6.10.2006

if you're looking for reasons
not to love someone, you're
probably going to find them

but sometimes, we need to
give in & let our hearts get
what they deserve


the important thing is not to be bitter over lifes disappointments. learn to let go of the past & recognize that everyday wont be sunny. & when you find yourself lost in the darkness of despair, remember its only in the black of night that you see the stars. & those stars see you back home. so dont be afraid to make mistakes to stumble & fall, because most of the time, the greatest rewards come from doing the things that scare you the most. maybe you'll get more then you could have ever imagined. who knows where life will take you. the road is long, & in the end, the journey is the destination


remember when getting high meant at
a playground && the worst thing you
could get from boys we're cooties
when mom was your hero and dad
was the boy you were gonna marry
.
when your worst enemies we're your
siblings && race issues we're about
who ran the fastest, when war was
a card game and life was simple &&
care free remember when all you
wanted to do was just grow up & now
that we are grown up the thing we
miss the most was being little kids


i know, i know. i'm a sucker for quotes. <3

6.09.2006



i just had a girl to girl talk after the longest time.
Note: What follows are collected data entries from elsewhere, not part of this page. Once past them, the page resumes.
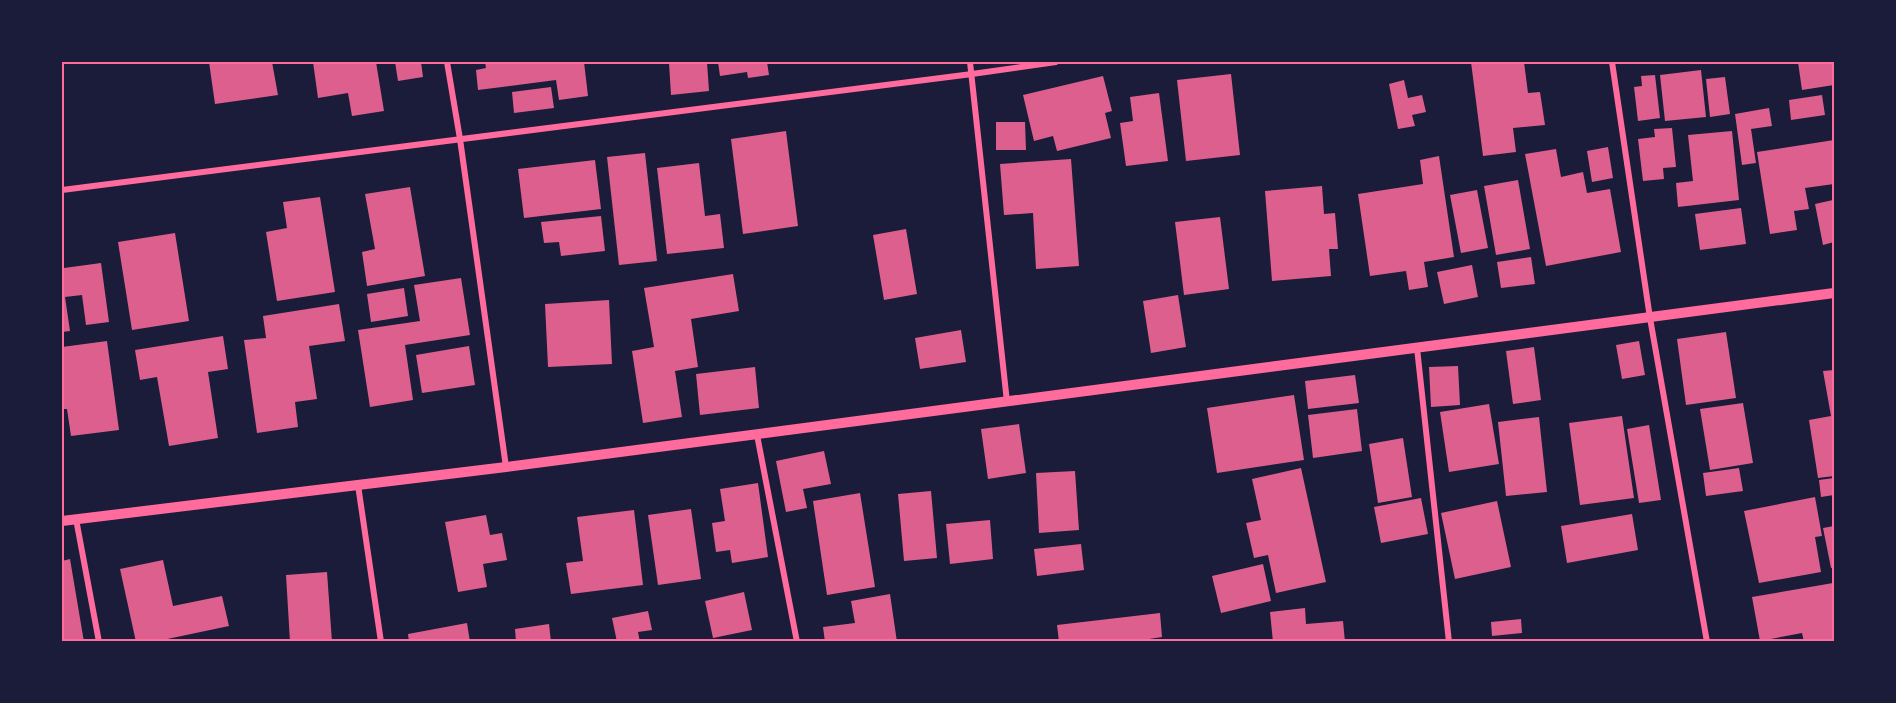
<svg xmlns="http://www.w3.org/2000/svg" width="1896" height="703" font-family="'Source Sans 3',sans-serif">
	<style>
		.building { fill: #dd5f8e }
		.lines { fill: none; stroke-linecap: round; stroke-linejoin: round }
		.minor { stroke: #ff6b9d; stroke-width: 6 }
		.tertiary { stroke: #ff6b9d; stroke-width: 10 }
		.neatline { fill: none; stroke: #ff6b9d; stroke-width: 2 }
	</style>
	<rect width="100%" height="100%" fill="#1b1b3a"/>
	<!-- building -->
	<path class="building" d="M209 62H272L278 95 215 104Z
		M313 62H376L384 111 352 116 348 93 318 98Z
		M395 62H421L423 77 398 81Z
		M485 62H584L588 96 559 100 556 80 478 90 476 70 486 68Z
		M687 62H707L709 91 671 95 669 63Z
		M718 62H767L769 75 748 78 747 72 720 76Z
		M1471 62H1524L1528 93 1540 92 1545 125 1513 128 1516 152 1483 156Z
		M1798 62H1834V85L1802 90Z
		M1701 70 1706 117 1665 121 1660 75Z
		M1231 74 1240 155 1186 161 1177 80Z
		M1655 75 1660 118 1638 121 1634 87 1642 86 1641 76Z
		M1103 76 1112 111 1105 113 1111 138 1057 151 1053 136 1034 141 1023 95Z
		M1725 77 1730 114 1710 117 1706 79Z
		M1404 80 1408 98 1422 95 1426 112 1412 115 1415 126 1398 129 1389 84Z
		M551 87 554 108 514 113 512 92Z
		M1159 93 1168 161 1126 166 1120 123 1133 121 1130 97Z
		M1822 95 1825 115 1791 120 1789 100Z
		M1769 108 1772 126 1751 129 1756 163 1742 165 1735 114Z
		M996 122H1025L1026 150H996Z
		M1672 128 1676 167 1663 168 1664 179 1643 181 1638 139 1655 137 1654 129Z
		M786 131 798 226 743 234 731 139Z
		M1732 131 1739 200 1678 207 1676 183 1693 181 1688 135Z
		M1834 140V184L1805 188 1809 209 1794 211 1797 230 1770 234 1757 152Z
		M1608 147 1613 178 1592 182 1587 151Z
		M1556 149 1561 177 1583 172 1587 193 1610 189 1621 252 1546 266 1525 154Z
		M645 153 657 261 619 265 607 157Z
		M1439 156 1454 257 1424 262 1428 287 1409 290 1406 271 1370 276 1358 194 1423 184 1420 160Z
		M1071 159 1079 266 1036 269 1033 213 1004 215 1000 164Z
		M595 160 601 209 524 218 518 169Z
		M699 163 705 216 720 214 724 248 667 254 657 168Z
		M1518 180 1530 249 1496 255 1484 186Z
		M1322 186 1324 214 1335 213 1338 249H1329L1331 276 1272 281 1265 191Z
		M410 187 425 276 367 286 362 252 375 249 365 194Z
		M1477 190 1488 248 1461 253 1450 195Z
		M320 197 335 292 277 301 266 232 287 228 283 202Z
		M1833 200 1834 242 1823 245 1815 204Z
		M1741 208 1746 244 1700 250 1695 214Z
		M601 216 605 251 561 256 559 242 544 243 541 222Z
		M1220 217 1229 289 1184 295 1175 222Z
		M906 229 917 294 884 300 873 235Z
		M175 233 189 321 132 330 118 242Z
		M1531 257 1535 284 1501 288 1497 262Z
		M62 260 64 268 101 263 109 322 86 325 82 295 65 297 70 331 62 332Z
		M1472 265 1478 297 1444 304 1437 272Z
		M733 274 739 311 691 319 698 367 675 371 682 417 643 423 632 351 654 347 644 288Z
		M461 278 470 335 405 345 413 400 370 407 358 330 420 321 414 285Z
		M404 288 408 316 371 322 367 294Z
		M1178 295 1186 347 1151 353 1143 301Z
		M609 300 612 364 548 367 545 304Z
		M339 304 345 341 309 346 317 399 295 402 298 427 257 433 244 340 266 338 263 316Z
		M961 330 966 362 920 369 915 338Z
		M1726 332 1736 398 1686 405 1677 339Z
		M223 336 228 369 208 372 218 438 169 446 157 377 140 380 135 350Z
		M107 341 119 430 71 436 67 409H62V347Z
		M1639 341 1645 375 1622 379 1616 345Z
		M469 346 475 385 422 393 416 355Z
		M1534 347 1541 400 1513 404 1506 351Z
		M1458 366 1460 405 1431 407 1429 367Z
		M755 367 759 408 700 415 696 374Z
		M1834 370V476L1818 478 1809 420 1831 416 1823 371Z
		M1355 375 1359 403 1308 409 1305 381Z
		M1294 395 1304 460 1217 473 1207 408Z
		M1743 403 1753 463 1710 470 1700 409Z
		M1489 404 1499 464 1449 472 1440 412Z
		M1357 409 1362 451 1313 458 1308 415Z
		M1622 416 1634 498 1580 505 1569 423Z
		M1539 417 1547 492 1506 496 1498 422Z
		M1019 424 1026 473 988 479 981 429Z
		M1649 425 1661 500 1639 503 1627 429Z
		M1403 438 1412 497 1378 503 1369 444Z
		M824 451 831 484 803 489 807 508 786 512 776 461Z
		M1301 468 1326 582 1276 593 1268 555 1254 558 1246 523 1261 520 1252 479Z
		M1739 468 1743 491 1706 496 1703 473Z
		M1075 471 1079 530 1039 533 1036 473Z
		M1834 478V495L1821 497 1819 480Z
		M758 483 768 557 732 563 730 550 716 552 712 523 725 521 720 489Z
		M931 491 937 558 904 561 898 494Z
		M860 493 875 587 827 595 813 501Z
		M1815 497 1822 536 1815 537 1821 572 1759 583 1744 511Z
		M1421 498 1428 534 1381 543 1374 507Z
		M1497 501 1511 567 1455 579 1441 513Z
		M691 509 701 579 658 585 648 515Z
		M634 510 643 585 571 594 566 563 583 561 577 517Z
		M1632 514 1638 550 1567 563 1561 526Z
		M486 515 490 535 502 533 507 560 483 564 487 587 458 592 445 522Z
		M990 520 993 559 950 564 946 524Z
		M1834 526V567L1831 568 1823 528Z
		M1081 544 1084 570 1037 576 1034 549Z
		M70 559 84 642H62V561Z
		M163 560 173 606 222 596 229 626 153 642H136L120 569Z
		M1263 564 1271 601 1221 613 1212 576Z
		M327 572 332 642H290L286 575Z
		M1833 583 1834 642H1804L1802 633 1760 641 1752 597Z
		M744 592 752 630 713 638 705 601Z
		M890 594 897 642H825L823 627 855 623 851 601Z
		M1305 608 1306 624 1343 621 1345 642H1273L1270 612Z
		M648 611 652 630 638 632 640 642H617L612 618Z
		M1160 613 1162 637 1149 639V642H1059L1057 625Z
		M1521 619 1522 633 1492 636 1491 622Z
		M467 623 470 642H409L408 634Z
		M549 624 551 642H516L515 629Z"/>
	<g class="lines">
		<!-- minor -->
		<path class="minor" d="M447 62 460 139 506 467
			M970 62 1007 402
			M1612 62 1650 318 1707 642
			M62 190 972 74 1056 62
			M1417 348 1449 642
			M757 435 797 642
			M358 485 381 642
			M76 519 99 642"/>
		<!-- tertiary -->
		<path class="tertiary" d="M62 521 506 467 1834 293"/>
	</g>
	<!-- border -->
	<rect width="1896" height="703" fill="none" stroke="#1b1b3a" stroke-width="126"/>
	<rect x="63" y="63" width="1770" height="577" class="neatline"/>
</svg>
and i just noticed how dull and crappy my life had been. that i am so different from this girl who appears to have everything [but i know that there's no such thing]. i do not have a healthy relationship with my parents. and i have not been keeping up with my friends from highschool. pardon me, but anyone would find it hard given that you have at least 30++ people for a barkada. and that's just one group of people i hang out with--i have three, for chrissakes. my heart's sinking with every thought of how far away everyone is now. i guess i just didn't want to see it all that way.

oh sigh. you really can't have it all, anyway.

6.07.2006



idonotwanttothink.

but that's impossible, right?

6.04.2006



i feel rather poetic today.

the sky swirls in a color of gray and blue. clouds graze through with a hint of storm. oh such a cold picture in such a sad atmosphere. the paved sidewalks with the illuminating yellow warmth of the lightposts make the drops visible in the midevening glow. i see some of the people with umbrellas, while others were bare and drenched and cursing. i hear the wheels of the car against the water, horns overpowering the trickle of the rain. i see the stoplights change, from green to orange to red. cold. melancholic. nostalgic. a stream of thoughts rush through me as i took a sip from my already cold afternoon coffee. i feel sick, i say to myself. no, no dearest. you are sick. and it's not because of my damned weak resistance to cough and colds. no, i'd rather have that, really [and i do]. i just feel sick on the gut inside, like, my organs were messed and twisted up as if a kid from cab scout practiced knot tying on me. it was choking me. [and tearing up my heart]. jaded and stubborn, i shove this thought away. God, if i had a delete button somewhere in my head, it would've been overused by now. sighing, i reached for my thick physics book and started reading.

this is just another relapse.

6.02.2006

i always thought that i knew better. then again.. whatever.

oh. fever and cough and colds and pms. god. you'd think i'd die. actually, these past few days, i think i did. i hated having rested two whole college days. more so having the thoughts inside my head consume me alive everytime i wake up from slumber. i feel like crap. i don't even want to think. i can't stand staying up late now because i'm still too weak to do so. i hate this. argh.

this. calls. for. coffee.

-~-

The Keys to Your Heart

You are attracted to those who are unbridled, untrammeled, and free.

In love, you feel the most alive when things are straight-forward, and you're told that you're loved.

You'd like to your lover to think you are stylish and alluring.

You would be forced to break up with someone who was insecure and in constant need of reassurance.

Your ideal relationship is lasting. You want a relationship that looks to the future... one you can grow with.

Your risk of cheating is zero. You care about society and morality. You would never break a commitment.

You think of marriage as something precious. You'll treasure marriage and treat it as sacred.

In this moment, you think of love as commitment. Love only works when both people are totally devoted.